In separate announcements over the weekend, the IBBI allowed creditors to sell partial assets in case they received more value. More importantly, the regulator has also announced a performance-based pay structure for settlement professionals (RPs). Consultants say both moves will have sweeping changes to the recovery.
“Allowing RP is incentivized based on recoverable value that aligns with the goals of all stakeholders. Creditors have historically disliked working with a performance-based fee plan and that’s it. led to a reduction in the quality of the solution and as a result the value of recovery, said Nikhil Shah, managing director of Alvarez & Marsal (A&M) India.
In an announcement, IBBI set a minimum flat fee for RP for the first time. Depending on the size of the request accepted, RP can currently earn from ₹1 lakh to ₹5 lakh per month. More importantly, incentives have been integrated for timely resolution and maximum value.
RP is currently entitled to 1% of the workable value if a settlement plan is submitted to National Corporate Law Court (NCLT) in less than 165 days. In contrast, he receives nothing if the plan is submitted after more than 330 days.
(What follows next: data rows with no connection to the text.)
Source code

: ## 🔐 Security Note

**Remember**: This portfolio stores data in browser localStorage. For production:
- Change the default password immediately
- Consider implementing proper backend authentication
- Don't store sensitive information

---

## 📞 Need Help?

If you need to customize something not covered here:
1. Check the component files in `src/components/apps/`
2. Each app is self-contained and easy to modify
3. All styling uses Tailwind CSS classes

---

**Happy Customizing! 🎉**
The RP is also entitled to 1% of the difference between the exercise value and the liquidation value as an incentive to maximize value. This change takes effect October 1.
The advisors said the amendments would push creditors to find better quality professionals and also boost the RP to speed up the process.
“Fees shouldn’t be a constraint on getting the best value. Lenders have been found to be reluctant to adopt performance-based incentives and in many cases have to settle. for lower earnings because of the poor quality of work While this is a welcome move I would say that getting professional help is not an issue and such costs should counted separately in the settlement plan because it makes the difference both in value as well as in duration,” said Abizer Diwanji, head of EY financial services.
IBBI has also allowed creditors to sell assets separately in the event that a settlement has not been received for all of the company’s debtors, thus maximizing value.
Bankers and advisors say there have been cases where a partial sale of the property is a better option. Like the case of DHFL completed last year, where retail books are highly sought after for their high productivity, strong asset quality and extensive network. But the lenders chose to sell it along with the bad debt-infested wholesale business, which dragged down the value.
“There have been cases where the overall value could have been higher but could not be achieved because all assets of the corporate debtor were made available to settlement applicants. Both of these changes are significant and will help achieve better outcomes for all Shah from A&M India said stakeholders in the bankruptcy process.